Hoje a gente esbarra num problema da falta de equipamentos, de respiradores, de remédio. Eu vi que o poço é muito mais fundo do que pensava, por conta desse descalabro administrativo todo. Para se ter uma ideia, marquei uma reunião com representantes do sindicato dos enfermeiros para ver uma questão de 240 profissionais que foram demitidos, e, no dia da reunião, o meu superintendente de Finanças foi preso. Eu fiquei muito assustado. Eu falei para a mulher do sindicato: “Desculpa, o Fred foi preso. O que você quer que eu faça?” No dia seguinte, ela pegou um carro de som e foi para a frente da secretaria. Depois, descobri que ela é filiada a um partido político e vai ser candidata a vereadora. Tem um jogo político muito forte, e eu não sou político. Sou um quadro técnico.
Em sabatina na Assembleia Legislativa (Alerj) na semana passada, o trabalho da Secretaria de Saúde foi muito contestado. Isso pesou?
Quando vejo o furacão político no qual 69 deputados votam contra o governador, falei: “Vou ser trucidado”. Eu estava há um mês no cargo e falavam comigo como se eu estivesse há quatro anos. E a gente está em um ano eleitoral. Então pensei: “Os desafetos do Witzel vão me fritar, pô!”. Não sou político, não tenho preparo para isso. Os deputados querem cassar o mandato dele.
O clima com Witzel azedou depois de o senhor receber na secretaria o deputado bolsonarista Anderso Moraes (PSL), um dos principais opositores do governador na Alerj...

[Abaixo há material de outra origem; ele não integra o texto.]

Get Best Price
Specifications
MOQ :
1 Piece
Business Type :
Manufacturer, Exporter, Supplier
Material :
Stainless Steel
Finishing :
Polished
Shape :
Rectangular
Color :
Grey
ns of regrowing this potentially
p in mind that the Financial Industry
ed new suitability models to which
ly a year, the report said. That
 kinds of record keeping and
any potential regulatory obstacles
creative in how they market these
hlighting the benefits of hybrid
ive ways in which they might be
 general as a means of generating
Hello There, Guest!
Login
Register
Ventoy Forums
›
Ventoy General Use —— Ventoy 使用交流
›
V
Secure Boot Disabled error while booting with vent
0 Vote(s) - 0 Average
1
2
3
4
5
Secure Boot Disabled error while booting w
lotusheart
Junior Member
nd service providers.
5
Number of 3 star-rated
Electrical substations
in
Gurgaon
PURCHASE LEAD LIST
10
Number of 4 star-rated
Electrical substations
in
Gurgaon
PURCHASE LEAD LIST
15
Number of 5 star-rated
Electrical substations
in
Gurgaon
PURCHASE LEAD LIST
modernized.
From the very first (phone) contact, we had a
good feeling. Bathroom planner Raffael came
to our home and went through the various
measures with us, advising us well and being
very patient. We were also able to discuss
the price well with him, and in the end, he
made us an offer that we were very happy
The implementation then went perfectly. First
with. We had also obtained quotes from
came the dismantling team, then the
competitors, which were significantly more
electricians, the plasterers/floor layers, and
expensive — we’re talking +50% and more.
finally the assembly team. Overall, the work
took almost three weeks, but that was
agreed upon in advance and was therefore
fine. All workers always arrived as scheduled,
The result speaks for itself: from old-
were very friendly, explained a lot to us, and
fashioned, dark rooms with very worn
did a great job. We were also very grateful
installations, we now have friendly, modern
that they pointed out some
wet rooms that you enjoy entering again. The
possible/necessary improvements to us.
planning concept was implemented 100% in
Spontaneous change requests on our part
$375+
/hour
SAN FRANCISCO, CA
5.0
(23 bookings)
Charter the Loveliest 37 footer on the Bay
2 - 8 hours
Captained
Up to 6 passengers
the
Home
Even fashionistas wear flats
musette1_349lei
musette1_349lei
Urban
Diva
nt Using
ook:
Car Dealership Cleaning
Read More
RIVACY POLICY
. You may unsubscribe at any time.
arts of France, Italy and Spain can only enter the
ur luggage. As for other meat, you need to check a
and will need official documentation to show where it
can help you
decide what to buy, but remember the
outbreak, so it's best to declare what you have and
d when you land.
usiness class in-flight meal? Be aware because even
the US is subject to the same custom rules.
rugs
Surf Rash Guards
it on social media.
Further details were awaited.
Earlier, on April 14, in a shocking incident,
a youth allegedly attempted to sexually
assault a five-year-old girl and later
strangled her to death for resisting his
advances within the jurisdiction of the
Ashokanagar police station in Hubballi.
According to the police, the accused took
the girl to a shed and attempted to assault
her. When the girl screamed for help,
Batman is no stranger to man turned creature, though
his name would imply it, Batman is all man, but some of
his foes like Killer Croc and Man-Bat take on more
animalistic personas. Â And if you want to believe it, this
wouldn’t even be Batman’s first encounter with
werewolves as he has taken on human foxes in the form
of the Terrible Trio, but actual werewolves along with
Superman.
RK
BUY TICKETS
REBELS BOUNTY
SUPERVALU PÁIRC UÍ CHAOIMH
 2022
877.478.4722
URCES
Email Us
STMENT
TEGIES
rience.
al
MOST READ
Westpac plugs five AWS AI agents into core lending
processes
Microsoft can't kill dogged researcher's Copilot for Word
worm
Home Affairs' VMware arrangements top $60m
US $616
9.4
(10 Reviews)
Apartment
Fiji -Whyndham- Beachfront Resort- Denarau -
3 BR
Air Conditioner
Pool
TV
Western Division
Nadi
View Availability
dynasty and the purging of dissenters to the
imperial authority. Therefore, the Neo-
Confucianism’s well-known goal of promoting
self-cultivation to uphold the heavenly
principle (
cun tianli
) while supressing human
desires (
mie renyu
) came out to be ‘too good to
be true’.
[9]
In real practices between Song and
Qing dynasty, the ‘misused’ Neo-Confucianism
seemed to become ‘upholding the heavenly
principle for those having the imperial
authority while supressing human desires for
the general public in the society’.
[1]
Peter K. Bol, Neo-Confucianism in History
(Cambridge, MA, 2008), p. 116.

Esse Anderson apareceu na secretaria sem marcar. Eu não vou receber o deputado? Ofereci um café a ele. Conversamos de forma cordial. Eu nem sabia direito quem era ele. Depois que fui saber que era do PSL e ficava batendo no governador. Ele queria indicar duas pessoas para trabalhar lá, e falei para ele: “Me dá os currículos que estou fazendo análises”. Foi só isso.
O senhor sofreu pressão do governo para assinar contratos que julga ilegais? Comenta-se que pessoas ligadas ao Pastor Everaldo, presidente do PSC, partido de Witzel, tentaram interferir na sua atuação à frente da pasta.
Não teve nenhuma pressão nesse sentido. Só vi o Pastor Everaldo uma vez, em 2018, durante a campanha do governador Witzel. Na época, eu estava na direção do Hospital Universitário Gaffrée Guinle. Eu costumo encontrar políticos para pedir dinheiro, via emendas parlamentares, para o hospital. Mas não tenho vinculação política com ninguém.